Detailed description Any person who has in their custody anything that they have reasonable grounds to suspect has been stolen or otherwise obtained illegally – no motor vehicles or motor vehicle parts. The previously well-known general rule that courts were required to send a pharmaceutical supplier to full-time detention if it was found to be supplying on a “significant scale” has now been reinforced by the new Parente v R [2017[NSWCCA 284]. In Victoria, the list of prohibited drugs is set out in the Drugs, Poisons and Controlled Substances Act 1981 (Vic), which includes cannabis, LSD, MDMA (ecstasy), cocaine and heroin. This applies to all Victoria, including drug possession in Quebec. The penalty for drug possession is punishable by up to 30 units and/or 1 year in prison. It is a criminal offence under section 25(2) of the Drug Abuse and Trafficking Act 1986 (NSW) to knowingly supply or participate in the supply of at least one commercial quantity. It is punishable by a maximum penalty of 15 years` imprisonment, if the offence involves cannabis plant/leaf or other drugs, the maximum penalty is 20 years` imprisonment. If it is a “large commercial quantity”, the maximum penalty is 20 years in prison if the offence is related to the cannabis plant or herb. For other drugs, the maximum penalty is life imprisonment. It`s important to remember that you can increase your chances of getting a lenient sentence by hiring an addiction lawyer. An addiction lawyer has the expertise and experience to navigate the law and ensure you get the best possible outcome in your case. Situations that do not give rise to reasonable suspicion include cases where the police search you simply because they think you look nervous or excited, because you have a criminal record for drug offences, or because you are in an area known for drug crime. To beat a drug possession charge, there are four ways to avoid a criminal record for drug possession in New South Wales: However, if you are caught with a small amount of cannabis possession and this is your first drug possession offence, the police will usually issue a warning or warning instead of a criminal complaint.

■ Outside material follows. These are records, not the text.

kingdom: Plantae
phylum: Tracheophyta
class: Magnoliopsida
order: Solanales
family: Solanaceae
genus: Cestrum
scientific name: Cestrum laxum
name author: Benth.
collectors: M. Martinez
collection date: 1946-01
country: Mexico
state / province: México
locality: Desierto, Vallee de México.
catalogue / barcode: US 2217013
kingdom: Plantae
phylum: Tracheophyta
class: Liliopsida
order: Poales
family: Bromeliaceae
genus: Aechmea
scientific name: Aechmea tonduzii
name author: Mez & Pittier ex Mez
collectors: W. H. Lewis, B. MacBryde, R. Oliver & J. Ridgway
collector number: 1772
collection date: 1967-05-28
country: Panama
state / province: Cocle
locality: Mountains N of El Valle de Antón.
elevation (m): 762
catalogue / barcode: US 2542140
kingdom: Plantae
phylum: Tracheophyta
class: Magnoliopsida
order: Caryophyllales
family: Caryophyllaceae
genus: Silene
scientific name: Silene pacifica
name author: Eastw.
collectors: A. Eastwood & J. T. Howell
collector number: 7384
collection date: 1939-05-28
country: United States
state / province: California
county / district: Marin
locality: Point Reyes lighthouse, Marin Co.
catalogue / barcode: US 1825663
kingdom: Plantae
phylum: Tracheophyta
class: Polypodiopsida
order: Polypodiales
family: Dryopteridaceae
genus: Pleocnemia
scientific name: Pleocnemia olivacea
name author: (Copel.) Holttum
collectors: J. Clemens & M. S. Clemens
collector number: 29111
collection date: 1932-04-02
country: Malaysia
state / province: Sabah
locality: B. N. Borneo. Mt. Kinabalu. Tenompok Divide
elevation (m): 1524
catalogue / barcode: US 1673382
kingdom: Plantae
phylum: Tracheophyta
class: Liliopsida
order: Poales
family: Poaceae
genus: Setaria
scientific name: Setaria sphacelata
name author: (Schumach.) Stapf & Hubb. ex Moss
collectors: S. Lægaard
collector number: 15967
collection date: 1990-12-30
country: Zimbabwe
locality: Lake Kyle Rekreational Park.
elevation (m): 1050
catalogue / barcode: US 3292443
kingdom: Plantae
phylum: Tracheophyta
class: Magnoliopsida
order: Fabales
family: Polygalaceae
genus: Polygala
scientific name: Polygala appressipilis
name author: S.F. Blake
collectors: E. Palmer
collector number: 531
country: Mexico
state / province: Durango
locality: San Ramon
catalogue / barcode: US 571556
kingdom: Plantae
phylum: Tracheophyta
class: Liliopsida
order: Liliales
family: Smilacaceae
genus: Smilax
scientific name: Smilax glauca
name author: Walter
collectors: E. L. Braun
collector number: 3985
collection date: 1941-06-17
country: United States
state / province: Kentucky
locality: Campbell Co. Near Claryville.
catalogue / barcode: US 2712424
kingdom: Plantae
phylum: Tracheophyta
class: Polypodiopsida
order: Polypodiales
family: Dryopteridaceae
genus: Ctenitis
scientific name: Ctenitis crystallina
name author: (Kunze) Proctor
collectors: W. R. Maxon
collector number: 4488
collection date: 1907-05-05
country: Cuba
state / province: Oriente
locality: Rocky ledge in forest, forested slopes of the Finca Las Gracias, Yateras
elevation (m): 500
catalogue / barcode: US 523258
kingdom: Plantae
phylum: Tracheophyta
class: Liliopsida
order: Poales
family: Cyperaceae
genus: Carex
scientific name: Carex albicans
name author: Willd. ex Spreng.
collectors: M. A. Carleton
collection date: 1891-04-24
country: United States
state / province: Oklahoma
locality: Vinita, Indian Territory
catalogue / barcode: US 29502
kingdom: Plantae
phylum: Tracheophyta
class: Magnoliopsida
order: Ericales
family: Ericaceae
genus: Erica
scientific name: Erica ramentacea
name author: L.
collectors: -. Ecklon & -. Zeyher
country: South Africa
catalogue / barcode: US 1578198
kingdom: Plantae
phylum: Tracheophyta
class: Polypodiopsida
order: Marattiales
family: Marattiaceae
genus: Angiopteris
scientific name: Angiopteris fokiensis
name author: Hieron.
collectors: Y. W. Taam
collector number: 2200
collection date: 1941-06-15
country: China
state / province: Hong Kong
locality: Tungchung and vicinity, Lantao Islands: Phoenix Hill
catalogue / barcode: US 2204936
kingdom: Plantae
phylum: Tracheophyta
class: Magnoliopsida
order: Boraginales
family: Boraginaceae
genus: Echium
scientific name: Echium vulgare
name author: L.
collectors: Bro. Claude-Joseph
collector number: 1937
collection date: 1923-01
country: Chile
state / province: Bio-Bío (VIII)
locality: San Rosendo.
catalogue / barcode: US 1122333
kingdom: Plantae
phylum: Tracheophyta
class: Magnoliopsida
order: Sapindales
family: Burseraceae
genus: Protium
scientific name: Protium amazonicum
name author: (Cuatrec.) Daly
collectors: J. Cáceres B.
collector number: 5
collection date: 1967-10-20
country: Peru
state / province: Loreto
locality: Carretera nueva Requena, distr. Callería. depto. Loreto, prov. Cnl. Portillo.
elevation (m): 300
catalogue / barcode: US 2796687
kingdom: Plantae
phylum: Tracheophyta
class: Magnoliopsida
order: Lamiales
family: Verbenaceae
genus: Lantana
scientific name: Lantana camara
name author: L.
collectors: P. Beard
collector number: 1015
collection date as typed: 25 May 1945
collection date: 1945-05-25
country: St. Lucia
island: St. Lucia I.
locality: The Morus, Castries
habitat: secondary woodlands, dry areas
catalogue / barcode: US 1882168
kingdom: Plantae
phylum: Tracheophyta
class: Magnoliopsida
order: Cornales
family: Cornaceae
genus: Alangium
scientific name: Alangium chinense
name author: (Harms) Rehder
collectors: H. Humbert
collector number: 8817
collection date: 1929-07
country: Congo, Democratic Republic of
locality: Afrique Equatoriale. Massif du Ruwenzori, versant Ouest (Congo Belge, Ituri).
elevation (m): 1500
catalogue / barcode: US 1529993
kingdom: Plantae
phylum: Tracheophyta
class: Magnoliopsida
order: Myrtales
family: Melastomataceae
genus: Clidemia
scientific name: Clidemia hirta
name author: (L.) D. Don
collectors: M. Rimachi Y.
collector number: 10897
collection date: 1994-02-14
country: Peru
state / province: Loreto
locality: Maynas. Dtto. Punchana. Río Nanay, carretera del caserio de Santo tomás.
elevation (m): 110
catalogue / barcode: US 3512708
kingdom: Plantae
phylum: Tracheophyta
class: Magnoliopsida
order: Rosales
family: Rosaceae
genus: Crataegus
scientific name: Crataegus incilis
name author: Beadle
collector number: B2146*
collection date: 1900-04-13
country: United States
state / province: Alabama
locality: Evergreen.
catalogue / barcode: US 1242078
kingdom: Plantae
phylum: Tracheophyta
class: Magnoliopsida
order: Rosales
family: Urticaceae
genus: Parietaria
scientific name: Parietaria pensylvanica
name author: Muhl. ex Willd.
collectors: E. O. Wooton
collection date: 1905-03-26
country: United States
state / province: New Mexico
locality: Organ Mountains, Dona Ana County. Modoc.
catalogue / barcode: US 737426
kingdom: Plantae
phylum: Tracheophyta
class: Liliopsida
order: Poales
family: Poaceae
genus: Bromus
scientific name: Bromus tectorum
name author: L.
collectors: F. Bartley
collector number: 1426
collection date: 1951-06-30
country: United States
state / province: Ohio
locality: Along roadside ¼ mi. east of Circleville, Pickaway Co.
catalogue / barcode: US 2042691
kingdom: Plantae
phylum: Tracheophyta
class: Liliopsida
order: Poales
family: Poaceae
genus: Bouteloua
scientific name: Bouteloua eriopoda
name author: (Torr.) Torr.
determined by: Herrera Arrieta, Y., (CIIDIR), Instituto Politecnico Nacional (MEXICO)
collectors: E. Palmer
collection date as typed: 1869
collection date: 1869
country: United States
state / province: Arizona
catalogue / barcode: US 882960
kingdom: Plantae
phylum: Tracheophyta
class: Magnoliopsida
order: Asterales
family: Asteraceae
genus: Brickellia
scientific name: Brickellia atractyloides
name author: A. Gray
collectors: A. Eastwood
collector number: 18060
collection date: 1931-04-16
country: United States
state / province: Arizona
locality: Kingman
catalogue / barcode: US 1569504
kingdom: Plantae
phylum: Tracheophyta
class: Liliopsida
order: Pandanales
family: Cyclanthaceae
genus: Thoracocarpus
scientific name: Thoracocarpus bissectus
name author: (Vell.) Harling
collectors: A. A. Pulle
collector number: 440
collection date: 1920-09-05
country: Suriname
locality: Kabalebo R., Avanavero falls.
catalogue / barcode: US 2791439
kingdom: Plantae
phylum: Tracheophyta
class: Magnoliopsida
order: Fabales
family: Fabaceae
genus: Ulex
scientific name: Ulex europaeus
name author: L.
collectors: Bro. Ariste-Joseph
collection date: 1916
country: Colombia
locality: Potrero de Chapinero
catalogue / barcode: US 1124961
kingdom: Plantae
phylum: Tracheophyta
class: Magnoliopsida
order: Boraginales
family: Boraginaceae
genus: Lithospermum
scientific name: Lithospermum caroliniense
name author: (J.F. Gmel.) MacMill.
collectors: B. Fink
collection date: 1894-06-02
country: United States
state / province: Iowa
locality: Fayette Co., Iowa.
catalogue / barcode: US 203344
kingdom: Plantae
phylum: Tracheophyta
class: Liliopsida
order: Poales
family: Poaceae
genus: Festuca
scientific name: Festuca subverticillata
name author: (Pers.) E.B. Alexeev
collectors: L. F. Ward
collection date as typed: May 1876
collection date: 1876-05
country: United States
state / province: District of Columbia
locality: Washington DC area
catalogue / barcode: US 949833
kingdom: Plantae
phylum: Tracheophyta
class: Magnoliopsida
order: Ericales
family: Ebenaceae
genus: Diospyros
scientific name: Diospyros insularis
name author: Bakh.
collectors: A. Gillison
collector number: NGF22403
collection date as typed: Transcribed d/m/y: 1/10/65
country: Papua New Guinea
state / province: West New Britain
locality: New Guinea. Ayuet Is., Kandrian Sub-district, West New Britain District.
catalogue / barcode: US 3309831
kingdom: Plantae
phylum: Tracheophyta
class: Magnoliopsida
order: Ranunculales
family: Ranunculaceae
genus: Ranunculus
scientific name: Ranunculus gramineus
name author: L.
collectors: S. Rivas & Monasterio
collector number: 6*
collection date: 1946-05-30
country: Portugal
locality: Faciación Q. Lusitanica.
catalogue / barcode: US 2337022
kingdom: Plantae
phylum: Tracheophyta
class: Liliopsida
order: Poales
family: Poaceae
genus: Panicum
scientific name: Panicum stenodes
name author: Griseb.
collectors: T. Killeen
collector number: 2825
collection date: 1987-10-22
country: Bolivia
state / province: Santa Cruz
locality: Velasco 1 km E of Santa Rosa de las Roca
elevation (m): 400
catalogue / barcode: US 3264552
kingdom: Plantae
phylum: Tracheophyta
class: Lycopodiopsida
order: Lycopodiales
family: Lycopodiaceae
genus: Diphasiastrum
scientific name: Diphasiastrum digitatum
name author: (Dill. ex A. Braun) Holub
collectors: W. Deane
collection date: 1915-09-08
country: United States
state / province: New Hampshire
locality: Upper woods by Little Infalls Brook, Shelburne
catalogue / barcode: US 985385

This is as long as you agree to take addiction counselling and attend a drug treatment centre. If you don`t comply, the police can charge you with drug possession. Some of the key factors that the magistrate or judge will consider when deciding whether or not to impose a sentence under section 10 for drug possession are: In order for the police to search you legally, they must be able to prove that they had a so-called “reasonable suspicion” that you had an illegal drug. This means that the police can`t just search you randomly – they need to have some sort of factual basis for their search. People charged with second or first possession of drugs in New South Wales do not automatically receive a non-conviction under section 10 in court. Obtaining section 10 for drug possession requires solid and thoughtful preparation tailored to your case, not a generic approach. It is important to have a thorough understanding and knowledge of drug possession laws, court procedures, and familiarity with judges and magistrates. Schedule 4 drugs in New South Wales are considered poisons labeled as “prescription drugs” and include most other types of prescription drugs, such as local anesthetics, antibiotics, strong painkillers (Panadeine Forte), which are not classified as a Schedule 8 poison. Most benzodiazepines are considered Schedule 4 drugs. The supply of a prohibited drug is a criminal offence under section 25 of the Drug Abuse and Trafficking Act 1985 (NSW). It is one of the most serious drug offences.
It is also one of the most common and therefore carries severe penalties if convicted. Maximum penalties range from 10 years` imprisonment to life imprisonment. A prohibited drug includes cannabis, MDMA or ecstasy, cocaine, amphetamine, methylamphetamine and other drugs listed in Schedule 1 of the Drug Abuse and Trafficking Act. Since the early 1990s, it has been assumed in New South Wales that the general rule for delivery convictions is that an offence involving significant drug trafficking is punishable only in exceptional circumstances [Clarke (unreported, NSWCCA, 15 March 1990)]. In other words, if the court is satisfied that the perpetrators` conduct constitutes significant drug trafficking, it should impose a custodial sentence, unless the offender can satisfy the court that there are exceptional circumstances. In addition to findings of large-scale trafficking, as well as the usual periods of non-probation, the penalty for supplying a prohibited drug depends on a number of factors, including: Schedule 5 drugs in Australia are toxic substances of a dangerous nature that are often used for domestic reasons. These substances carry warnings on their packaging. A licence to sell these types of drugs is not required under the Poisons and Therapeutic Products Act. What is the exchangeable quantity? The “exchangeable quantity” reflects the weight class of the drug, which may be different for different prohibited drugs.
This is described in the next topic. The best thing you can do is say nothing, as there may be a way to fight your drug possession charge. The maximum penalty for possession of cannabis, on the other hand, is 5 units of cannabis punishment not more than 50 grams. There is an additional penalty of up to 5 penalties for cannabis use. Maximum penalties for drug offences range from 2 years to life imprisonment and/or up to $220,000 fine. The maximum sentence is rarely imposed by a judge because it is reserved for the most serious drug offenders. The sentence imposed by a court depends on the quantity or weight of the drug.